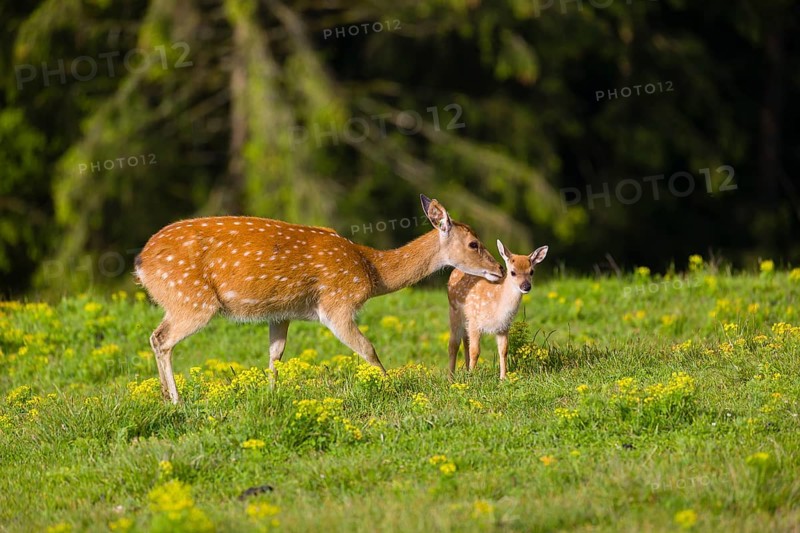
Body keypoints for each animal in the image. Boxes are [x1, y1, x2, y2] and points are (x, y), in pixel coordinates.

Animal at [134, 194, 504, 403]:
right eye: (474, 244)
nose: (500, 269)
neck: (370, 270)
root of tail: (141, 262)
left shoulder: (280, 312)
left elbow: (275, 355)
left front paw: (271, 395)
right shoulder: (336, 302)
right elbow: (367, 348)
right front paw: (392, 386)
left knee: (155, 337)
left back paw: (166, 397)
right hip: (192, 299)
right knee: (161, 339)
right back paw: (175, 400)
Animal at [447, 240, 548, 380]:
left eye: (532, 271)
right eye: (512, 272)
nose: (526, 286)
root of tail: (455, 271)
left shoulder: (503, 327)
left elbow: (504, 350)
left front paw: (503, 378)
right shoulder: (475, 321)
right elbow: (475, 351)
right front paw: (472, 379)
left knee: (465, 341)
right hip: (454, 311)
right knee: (453, 344)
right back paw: (451, 378)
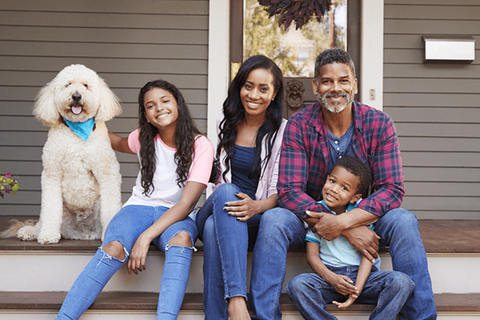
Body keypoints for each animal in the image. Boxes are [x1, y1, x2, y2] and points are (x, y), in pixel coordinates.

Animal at [2, 65, 122, 245]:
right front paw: (47, 235)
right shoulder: (52, 173)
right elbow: (50, 209)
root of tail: (81, 232)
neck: (77, 131)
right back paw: (31, 232)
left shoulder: (107, 172)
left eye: (86, 85)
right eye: (68, 84)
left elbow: (111, 209)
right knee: (43, 220)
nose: (76, 96)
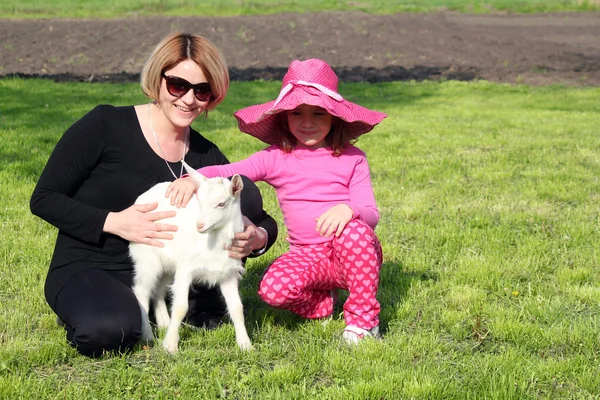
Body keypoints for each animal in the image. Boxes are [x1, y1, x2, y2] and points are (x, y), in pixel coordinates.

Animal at [130, 161, 252, 352]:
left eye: (222, 204)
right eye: (199, 201)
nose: (200, 225)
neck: (213, 241)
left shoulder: (228, 272)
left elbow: (237, 308)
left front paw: (246, 345)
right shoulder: (186, 268)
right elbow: (181, 307)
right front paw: (171, 346)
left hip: (168, 264)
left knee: (159, 290)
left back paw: (164, 323)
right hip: (147, 256)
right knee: (142, 291)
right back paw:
-- -- --
Select the lines in this material that hold the word "root", leaving none out.

root of tail: (141, 262)
root of tail: (455, 271)
root of tail: (81, 232)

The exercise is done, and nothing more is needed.